Man braucht psychologische Kenntnisse, weil es mehr Schüler mit sozial-emotionalen Auffälligkeiten gibt. Hinzu kommt viel Verwaltung. Es gibt tolle Möglichkeiten, über Kompetenzfeststellungsverfahren wie KESS Lernfortschritte nachzuweisen.“
Umgang mit dem Internet: Schüler sollen Fake News erkennen
Klare Grenzen brauche es im Umgang mit dem Internet: „Den ganzen Tag daddeln gibt es nicht. Der Lehrer entscheidet, wann mit den iPads gearbeitet wird. Wir müssen den Schülern beibringen, Fake News zu erkennen.“
Traue plant für 2025 eine Klassenfahrt nach Berlin: „Wir müssen junge Menschen dazu befähigen, die Werte der Demokratie zu kennen und den Gefahren, denen diese Demokratie durch Manipulation ausgesetzt ist, entgegenzuwirken.“
Die Klasse seit dem zweiten Jahrgang begleitet
Traue ist nicht nur einer der wenigen Lehrkräfte, die jenseits der Ruhestandsgrenze noch voll im Job sind. „Ich bin vermutlich der einzige Lehrer in Deutschland, der seine Schüler auf Elternwunsch von der Grundschule, in der ich die Klasse im zweiten Jahrgang übernommen habe, bis jetzt in die neunte Klasse der Oberschule begleiten darf“, sagt er.
Ein Modell für die Zukunft?
Es sei „sicherlich ein Sonderfall, dass ein Grundschullehrer mit seiner Klasse die Schulstufe wechselt, um die Schülerinnen und Schüler bis zum Abschluss zu begleiten“, sagt auch Schuldezernent Michael Frost (parteilos).
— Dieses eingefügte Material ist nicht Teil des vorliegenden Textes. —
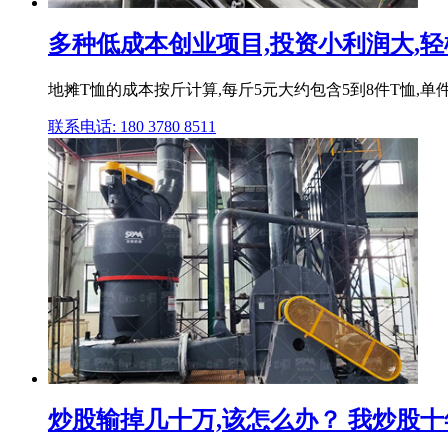
多种低成本创业项目,投资小利润大,
地摊T恤的成本按斤计算,每斤5元大约包含5到8件T恤,单
联系电话: 180 3780 8511
炒股输掉几十万,该怎么办？ 我炒股十年,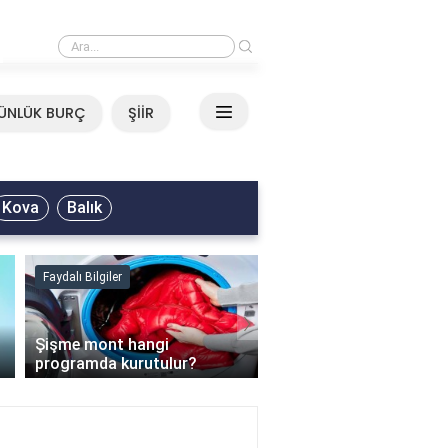
›
Mirkelam - Tavla Sözleri
ÜNLÜK BURÇ
ŞİİR
Kova
Balık
Faydalı Bilgiler
Faydalı Bilgiler
›
Şişme mont hangi
programda kurutulur?
Şofben suyu neden ısı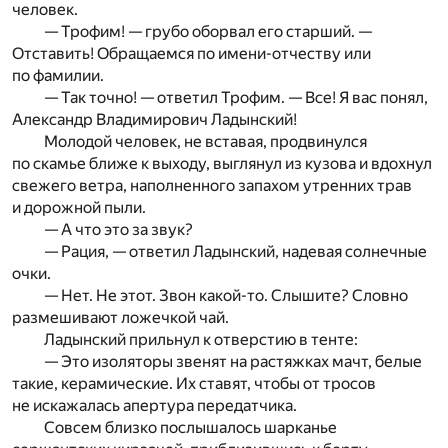
человек.
— Трофим! — грубо оборвал его старший. —
Отставить! Обращаемся по имени-отчеству или
по фамилии.
— Так точно! — ответил Трофим. — Все! Я вас понял,
Александр Владимирович Ладынский!
Молодой человек, не вставая, продвинулся
по скамье ближе к выходу, выглянул из кузова и вдохнул
свежего ветра, наполненного запахом утренних трав
и дорожной пыли.
— А что это за звук?
— Рация, — ответил Ладынский, надевая солнечные
очки.
— Нет. Не этот. Звон какой-то. Слышите? Словно
размешивают ложечкой чай.
Ладынский прильнул к отверстию в тенте:
— Это изоляторы звенят на растяжках мачт, белые
такие, керамические. Их ставят, чтобы от тросов
не искажалась апертура передатчика.
Совсем близко послышалось шарканье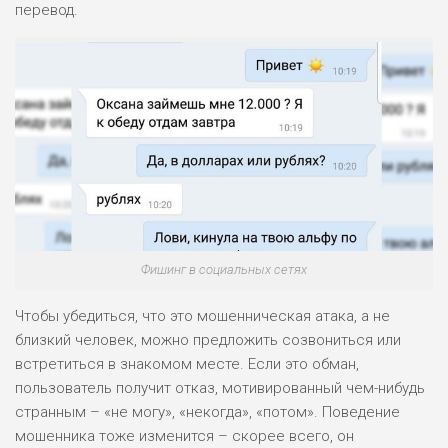
перевод.
Фишинг в социальных сетях
Чтобы убедиться, что это мошенническая атака, а не
близкий человек, можно предложить созвониться или
встретиться в знакомом месте. Если это обман,
пользователь получит отказ, мотивированный чем-нибудь
странным – «не могу», «некогда», «потом». Поведение
мошенника тоже изменится – скорее всего, он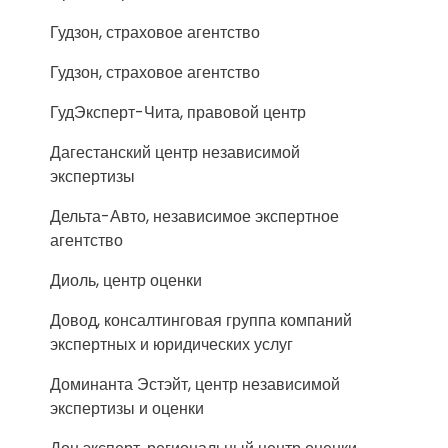
Гудзон, страховое агентство
Гудзон, страховое агентство
ГудЭксперт-Чита, правовой центр
Дагестанский центр независимой
экспертизы
Дельта-Авто, независимое экспертное
агентство
Диоль, центр оценки
Довод, консалтинговая группа компаний
экспертных и юридических услуг
Доминанта Эстэйт, центр независимой
экспертизы и оценки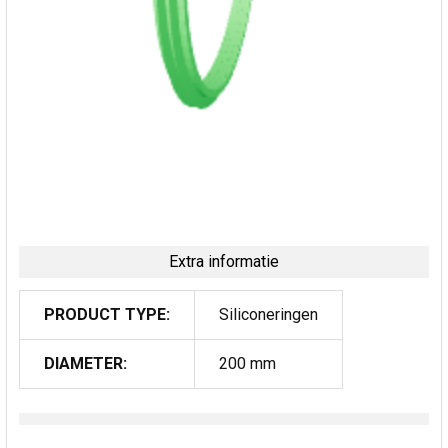
Extra informatie
PRODUCT TYPE:
Siliconeringen
DIAMETER:
200 mm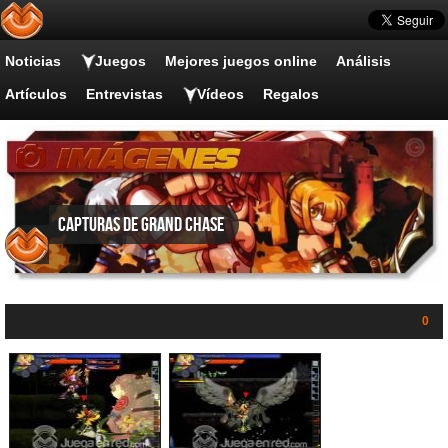
Noticias
Juegos
Mejores juegos online
Análisis
Artículos
Entrevistas
Vídeos
Regalos
Capturas de Grand Chase
0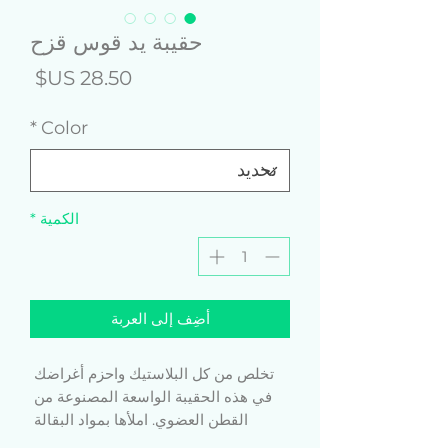
حقيبة يد قوس قزح
السع
*
Color
الكمية
*
أضِف إلى العربة
تخلص من كل البلاستيك واحزم أغراضك 
في هذه الحقيبة الواسعة المصنوعة من 
القطن العضوي. املأها بمواد البقالة 
والكتب ومستلزمات السفر - فهناك متسع 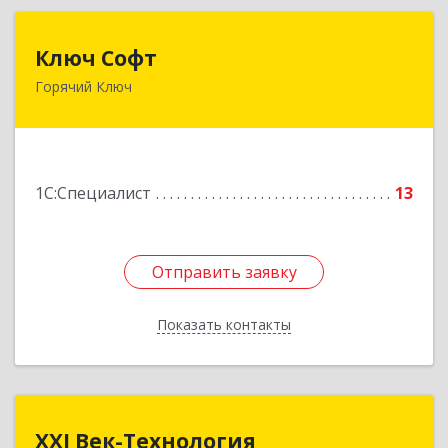
Ключ Софт
Ключ Софт
Горячий Ключ
353287, Краснодарский край, Горячий Ключ г,
Первомайский п, Бендуса ул, дом № 13
Подробнее
1С:Специалист
13
Отправить заявку
Отправить заявку
Показать контакты
Назад
XXI Век-Технология
XXI Век-Технология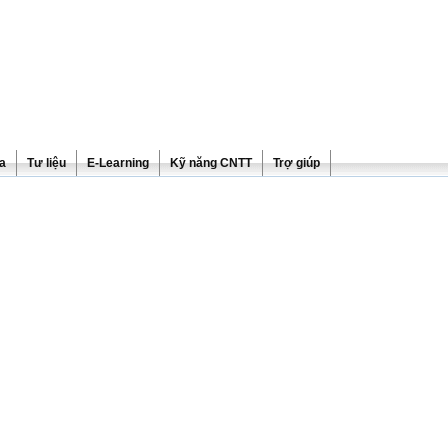
ra
Tư liệu
E-Learning
Kỹ năng CNTT
Trợ giúp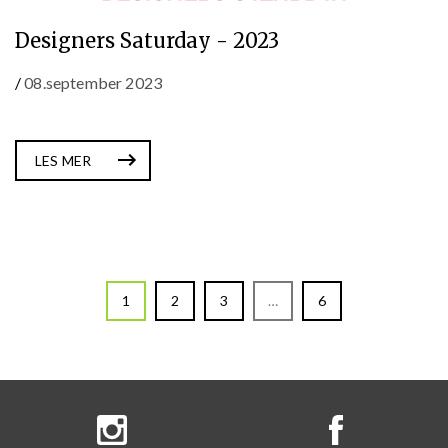
Designers Saturday - 2023
/
08.september 2023
LES MER
1
2
3
…
6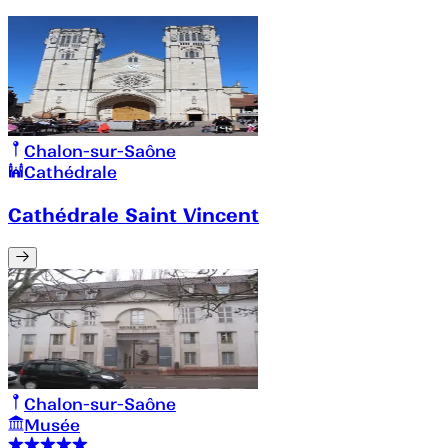
Chalon-sur-Saône
Cathédrale
Cathédrale Saint Vincent
Chalon-sur-Saône
Musée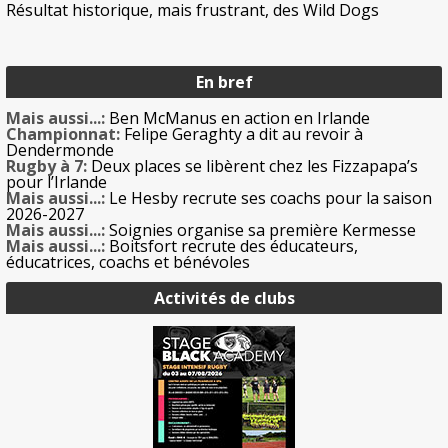
Résultat historique, mais frustrant, des Wild Dogs
En bref
Mais aussi...:
Ben McManus en action en Irlande
Championnat:
Felipe Geraghty a dit au revoir à
Dendermonde
Rugby à 7:
Deux places se libèrent chez les Fizzapapa’s
pour l’Irlande
Mais aussi...:
Le Hesby recrute ses coachs pour la saison
2026-2027
Mais aussi...:
Soignies organise sa première Kermesse
Mais aussi...:
Boitsfort recrute des éducateurs,
éducatrices, coachs et bénévoles
Activités de clubs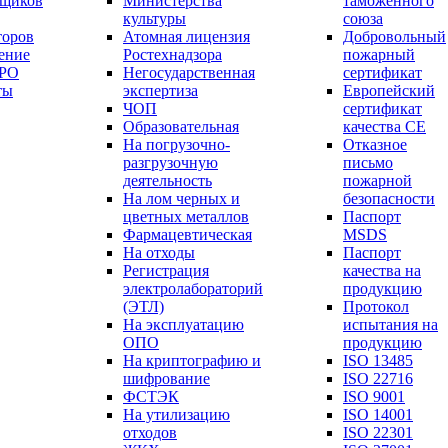
вщиков
Министерства
таможенного
культуры
союза
торов
Атомная лицензия
Добровольный
ение
Ростехнадзора
пожарный
СРО
Негосударственная
сертификат
ты
экспертиза
Европейский
ЧОП
сертификат
Образовательная
качества СЕ
На погрузочно-
Отказное
разгрузочную
письмо
деятельность
пожарной
На лом черных и
безопасности
цветных металлов
Паспорт
Фармацевтическая
МSDS
На отходы
Паспорт
Регистрация
качества на
электролабораторий
продукцию
(ЭТЛ)
Протокол
На эксплуатацию
испытания на
ОПО
продукцию
На криптографию и
ISO 13485
шифрование
ISO 22716
ФСТЭК
ISO 9001
На утилизацию
ISO 14001
отходов
ISO 22301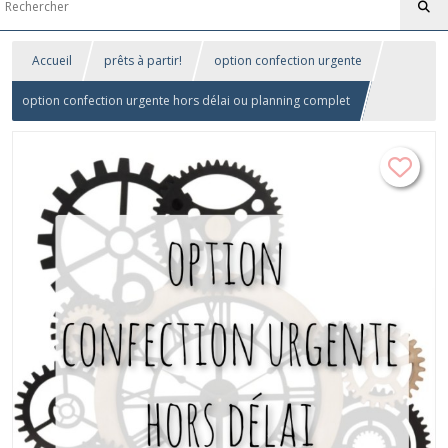
Accueil
prêts à partir!
option confection urgente
option confection urgente hors délai ou planning complet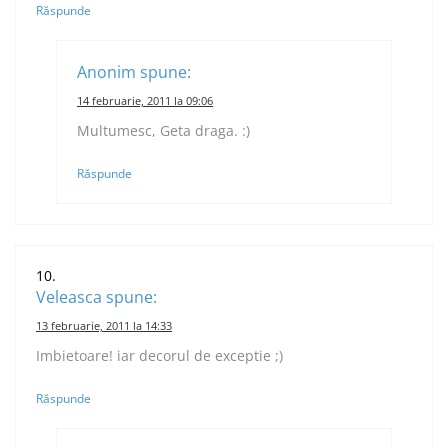
Răspunde
Anonim
spune:
14 februarie, 2011 la 09:06
Multumesc, Geta draga. :)
Răspunde
Veleasca
spune:
13 februarie, 2011 la 14:33
Imbietoare! iar decorul de exceptie ;)
Răspunde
Voraussetzung sei die Lehrbefähigung, Fachbedarfe und Unterrichtsabdeckung müssten positiv geprüft werden.
„Beides war hier der Fall, insbesondere aufgrund der seinerzeit erfolgten Erweiterung der Heine-Schule“, so Frost. Für die Entwicklung der Kinder sei es „gewinnbringend, wenn eine Klasse mit ihren Lehrkräften möglichst lange gemeinsam lernt“.
Neue Grundidee für ein gemeinsames Lernen
In den Konzepten der Campus-Schulen, „die wir im Zuge der Schulneubauten entwickeln, ist die Grundidee des gemeinsamen Lernens nun auch systemisch angelegt“, so Frost.
„Die gemeinsame Unterbringung von Grund- und Oberschulen verfolgt das Ziel einer durchgängigen pädagogischen Konzeption von der 1. bis zur 10. Klasse mit entsprechender fachlicher Ausrichtung.“ Diese könne auch durch einen übergreifenden Personaleinsatz vertieft werden.